Vous le savez bien, l’article 1er n’est en fait qu’une expérimentation émanant de la volonté des élus. Je ne comprends d’ailleurs pas très bien la dernière intervention : les dispositions de cet article sont fondées sur la territorialisation, qui est souhaitée, me semble-t-il, par le Sénat, sur l’expérimentation, que permet désormais la Constitution de la République, et sur la volonté des élus. On ne peut donc pas dire que nous imposions grand-chose ; l’État n’est pas jacobin sur ce point, c’est le moins qu’on puisse dire.
C’est le respect des libertés locales et de la démocratie qui prévaut : dans certains endroits, les citoyens ont voulu plus de sécurité et voté pour des maires qui s’engagent en ce sens ; dans d’autres, les élus avaient clairement dit, en tant que candidats, qu’ils n’installeraient pas de caméras de vidéoprotection et qu’ils ne souhaitaient pas s’occuper des questions de sécurité. Nous respectons évidemment la légitimité populaire, tout en constatant que ce n’est pas toujours dans ces derniers endroits que ça se passe le mieux – c’est le moins qu’on puisse dire…

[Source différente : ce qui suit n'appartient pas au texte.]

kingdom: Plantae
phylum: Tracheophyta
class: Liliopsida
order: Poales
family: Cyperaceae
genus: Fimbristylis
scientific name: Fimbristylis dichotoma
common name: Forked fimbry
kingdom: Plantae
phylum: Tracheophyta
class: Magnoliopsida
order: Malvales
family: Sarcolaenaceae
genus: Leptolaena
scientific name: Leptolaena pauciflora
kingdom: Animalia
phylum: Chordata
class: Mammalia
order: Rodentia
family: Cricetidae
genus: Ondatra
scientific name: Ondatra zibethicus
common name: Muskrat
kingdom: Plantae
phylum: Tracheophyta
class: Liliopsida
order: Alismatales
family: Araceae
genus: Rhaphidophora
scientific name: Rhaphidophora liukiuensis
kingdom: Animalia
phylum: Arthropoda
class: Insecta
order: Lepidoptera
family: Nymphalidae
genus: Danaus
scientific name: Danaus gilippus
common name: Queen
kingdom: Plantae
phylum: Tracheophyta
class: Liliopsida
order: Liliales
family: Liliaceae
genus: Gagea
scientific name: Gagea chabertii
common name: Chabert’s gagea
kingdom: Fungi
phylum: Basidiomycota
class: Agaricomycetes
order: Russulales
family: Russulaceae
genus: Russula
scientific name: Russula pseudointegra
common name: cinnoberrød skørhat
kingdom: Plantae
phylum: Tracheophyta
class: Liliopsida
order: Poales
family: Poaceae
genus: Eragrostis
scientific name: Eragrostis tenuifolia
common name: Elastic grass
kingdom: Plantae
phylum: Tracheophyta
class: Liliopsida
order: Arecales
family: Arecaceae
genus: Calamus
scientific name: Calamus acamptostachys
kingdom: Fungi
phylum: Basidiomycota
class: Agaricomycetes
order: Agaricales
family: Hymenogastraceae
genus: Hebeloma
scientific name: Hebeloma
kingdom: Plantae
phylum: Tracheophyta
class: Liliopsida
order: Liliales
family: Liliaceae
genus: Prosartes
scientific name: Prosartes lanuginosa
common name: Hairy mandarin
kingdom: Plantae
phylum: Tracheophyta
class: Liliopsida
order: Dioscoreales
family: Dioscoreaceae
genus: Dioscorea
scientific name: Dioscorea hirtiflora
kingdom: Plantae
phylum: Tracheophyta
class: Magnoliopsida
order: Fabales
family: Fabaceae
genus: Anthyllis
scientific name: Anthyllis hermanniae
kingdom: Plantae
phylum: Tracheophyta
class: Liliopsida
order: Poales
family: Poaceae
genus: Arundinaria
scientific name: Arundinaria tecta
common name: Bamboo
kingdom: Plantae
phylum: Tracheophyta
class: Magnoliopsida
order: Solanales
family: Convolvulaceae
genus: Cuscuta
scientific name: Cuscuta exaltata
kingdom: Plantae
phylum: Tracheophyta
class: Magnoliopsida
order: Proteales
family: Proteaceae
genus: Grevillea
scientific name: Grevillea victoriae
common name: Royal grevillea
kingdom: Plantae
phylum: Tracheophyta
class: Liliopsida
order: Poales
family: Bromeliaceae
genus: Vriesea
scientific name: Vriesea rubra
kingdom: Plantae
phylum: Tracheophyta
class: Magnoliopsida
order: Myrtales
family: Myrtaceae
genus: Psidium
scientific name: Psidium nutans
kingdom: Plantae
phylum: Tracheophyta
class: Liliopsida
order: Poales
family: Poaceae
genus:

Lorsque la police municipale arrête un véhicule dans le cadre d’un contrôle routier – c’est un acte qui relève de la vie de tous les jours –, songez que les trois policiers municipaux que la ville a embauchés – elle fait des efforts considérables pour cela – doivent appeler le commissariat de police nationale pour avoir accès au fichier des véhicules ou à celui des permis de conduire et ainsi savoir si le véhicule est ou non volé ! Cela fait perdre du temps à tout le monde : aux policiers municipaux, qui pourraient faire davantage, du point de vue de la proximité notamment, aux policiers nationaux – ils n’ont pas vocation à faire du standard téléphonique – et à la personne contrôlée, qui se demande pourquoi on passe un coup de fil pour savoir ce qu’il en est de son permis de conduire. Cet article 1er est aussi concret que cela : point d’idéologie là-dedans.